# Material provided
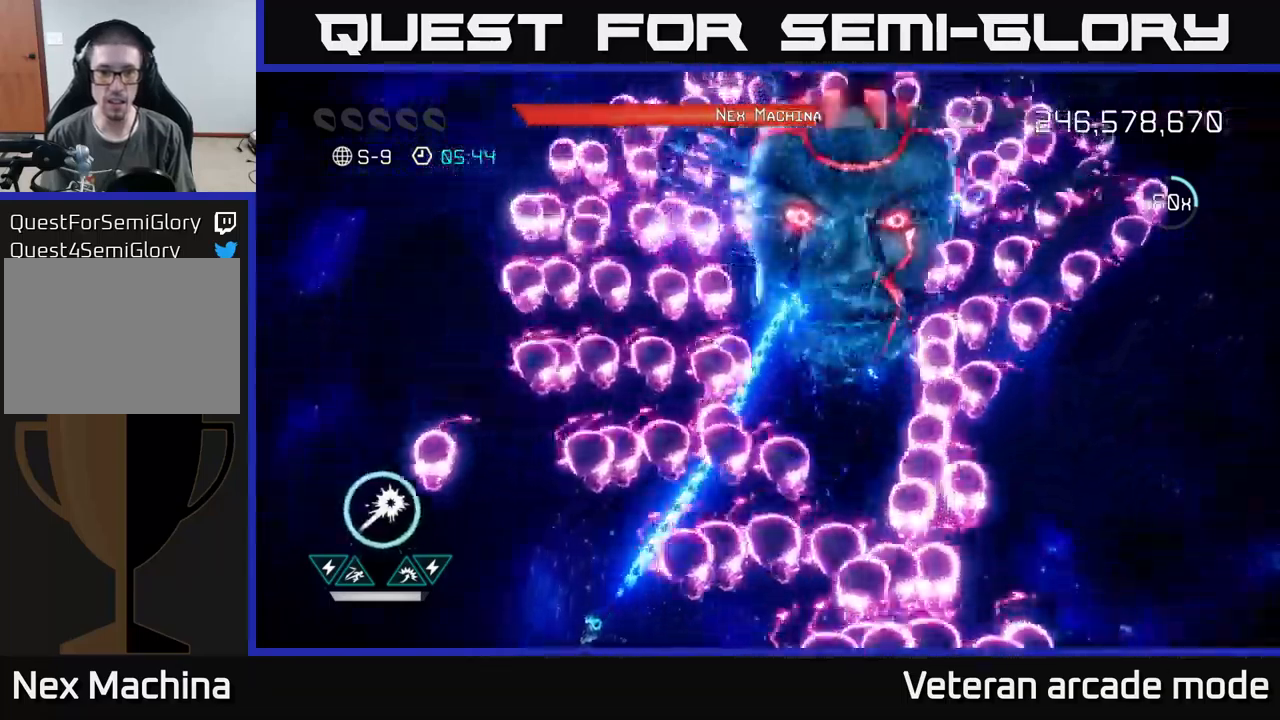
{"buttons": [], "left_stick": "left", "right_stick": "up-right", "events": []}
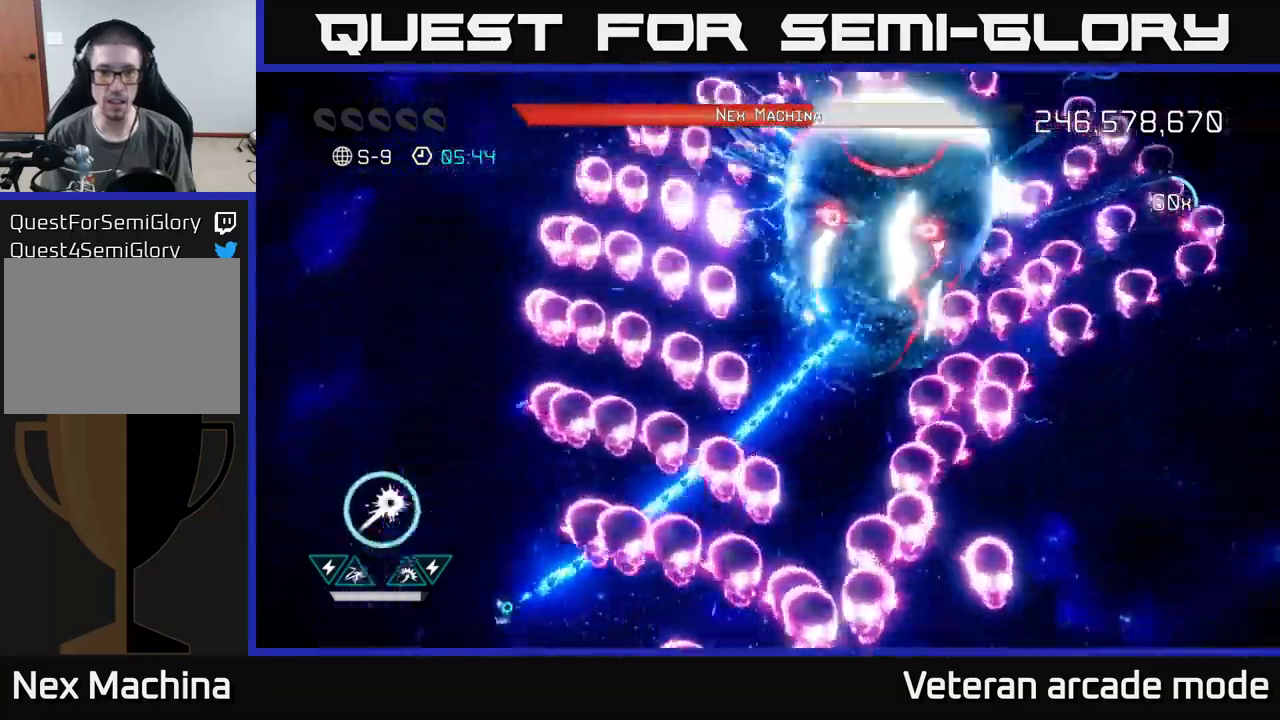
{"buttons": [], "left_stick": "up-left", "right_stick": "up-right", "events": [[200, "left_stick", "up-left"]]}
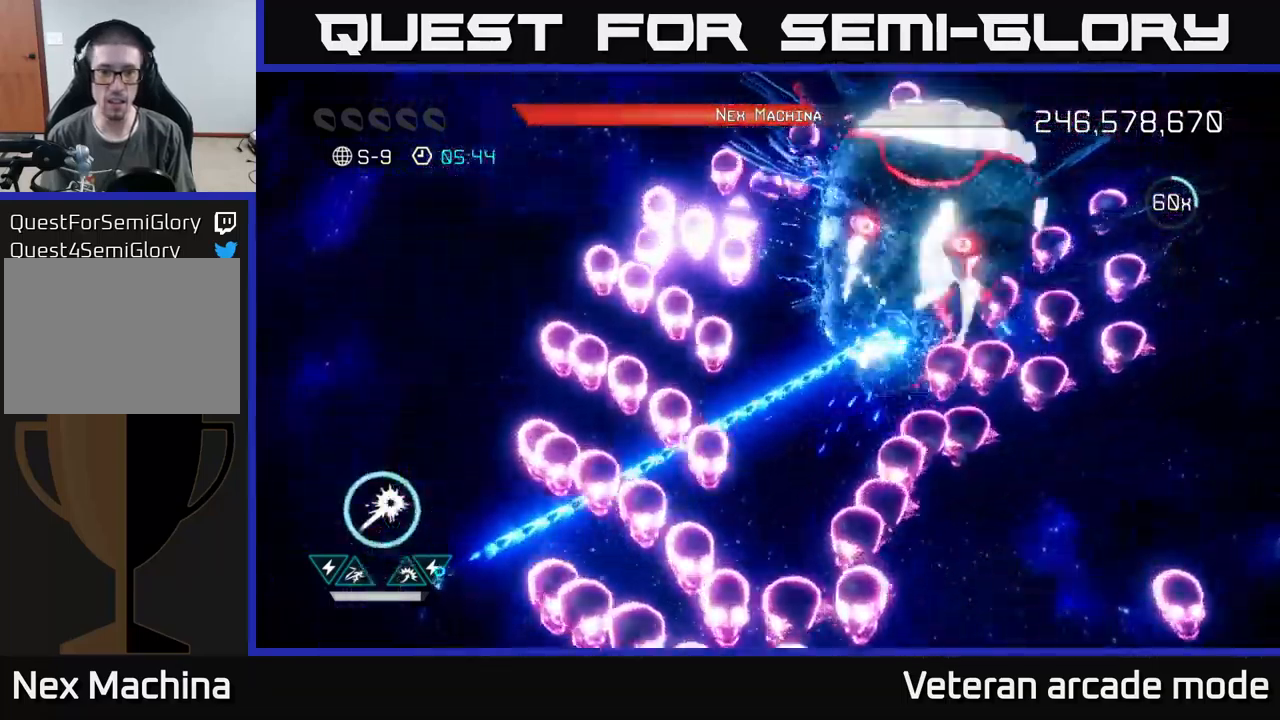
{"buttons": ["R2"], "left_stick": "up-left", "right_stick": "up-right", "events": [[183, "R2", "down"]]}
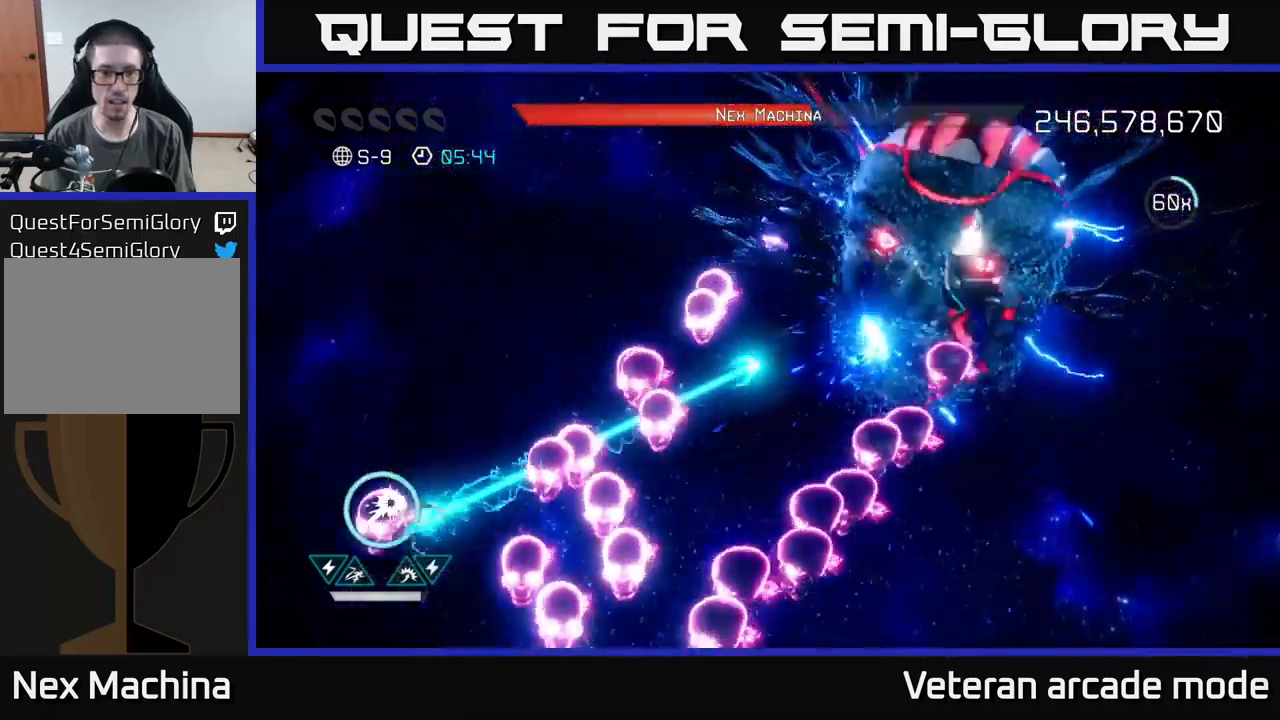
{"buttons": ["R2"], "left_stick": "down-right", "right_stick": "up-right", "events": [[17, "L2", "down"], [83, "left_stick", "up-right"], [150, "L2", "up"], [200, "left_stick", "right"], [383, "L2", "down"], [483, "L2", "up"], [500, "left_stick", "down-right"]]}
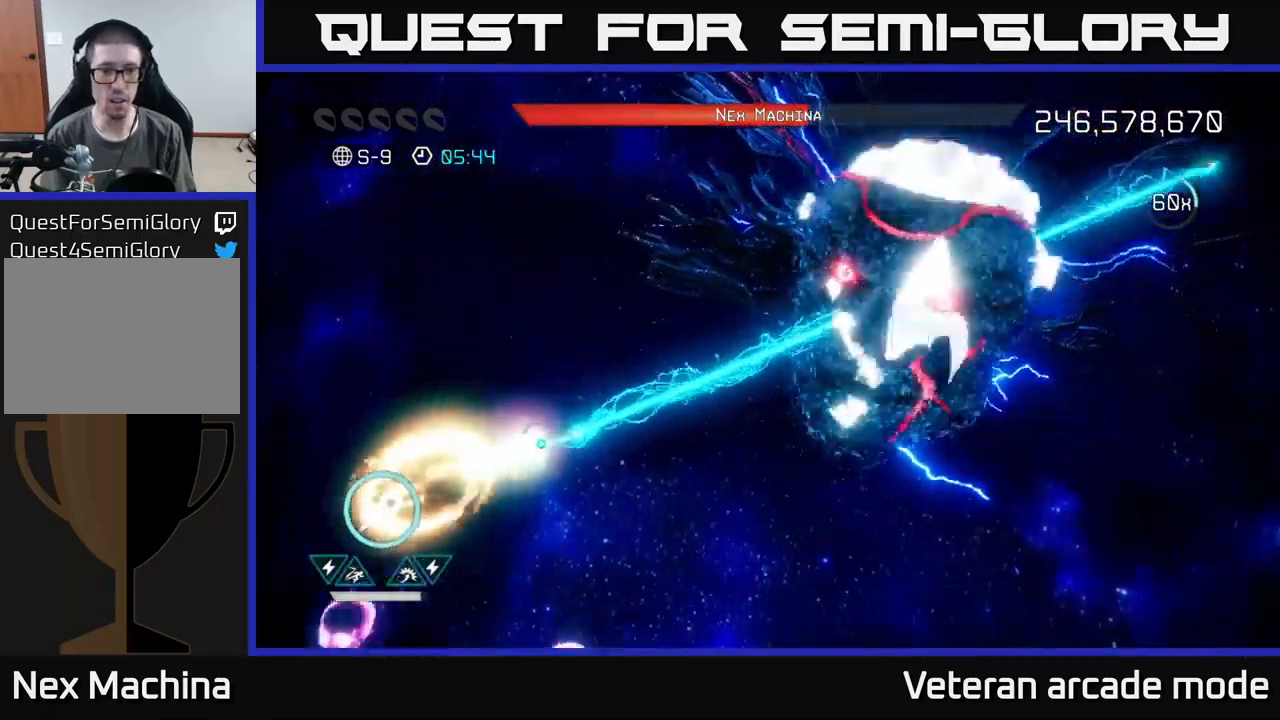
{"buttons": ["R2"], "left_stick": "down-right", "right_stick": "up-right", "events": []}
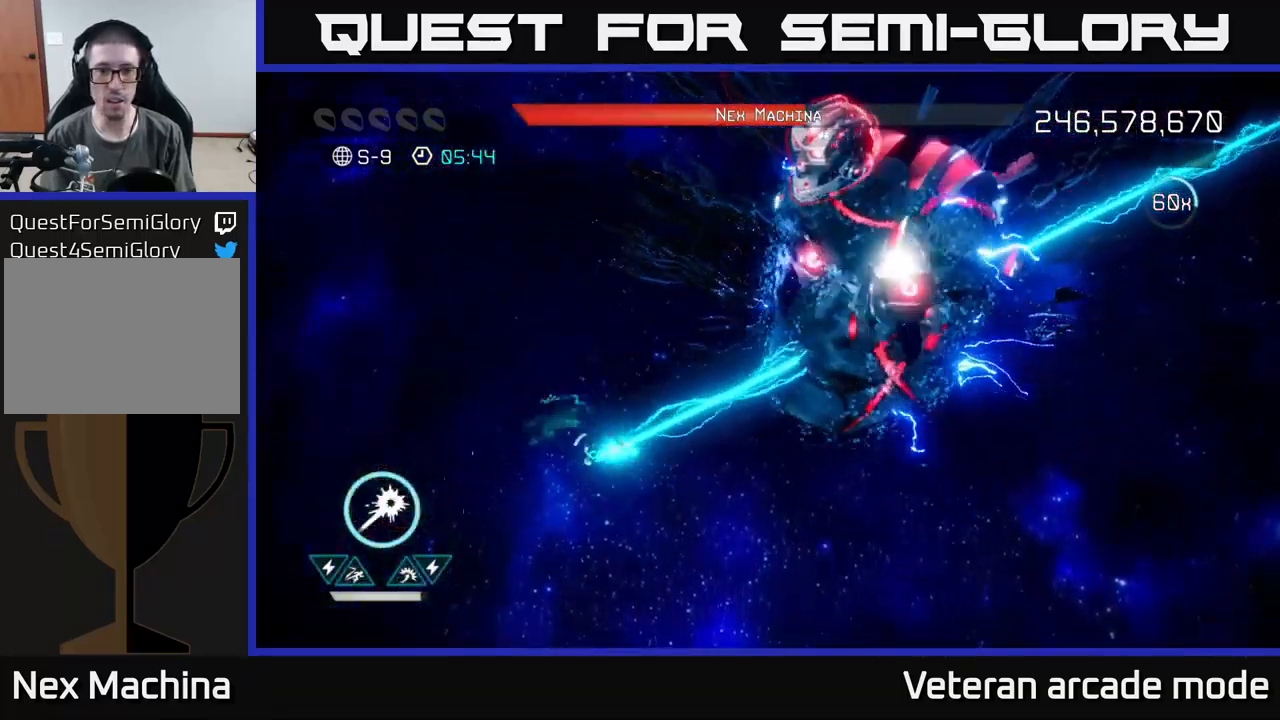
{"buttons": ["R2"], "left_stick": "down-right", "right_stick": "up-right", "events": [[100, "left_stick", "down"], [233, "left_stick", "down-right"]]}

# Problem to solve
Nothing but the pictures is to be left out; the rest of the listing should be copied exactly.

# Answer to this task
{"buttons": [], "left_stick": "left", "right_stick": "up-right", "events": []}
{"buttons": [], "left_stick": "up-left", "right_stick": "up-right", "events": [[200, "left_stick", "up-left"]]}
{"buttons": ["R2"], "left_stick": "up-left", "right_stick": "up-right", "events": [[183, "R2", "down"]]}
{"buttons": ["R2"], "left_stick": "down-right", "right_stick": "up-right", "events": [[17, "L2", "down"], [83, "left_stick", "up-right"], [150, "L2", "up"], [200, "left_stick", "right"], [383, "L2", "down"], [483, "L2", "up"], [500, "left_stick", "down-right"]]}
{"buttons": ["R2"], "left_stick": "down-right", "right_stick": "up-right", "events": []}
{"buttons": ["R2"], "left_stick": "down-right", "right_stick": "up-right", "events": [[100, "left_stick", "down"], [233, "left_stick", "down-right"]]}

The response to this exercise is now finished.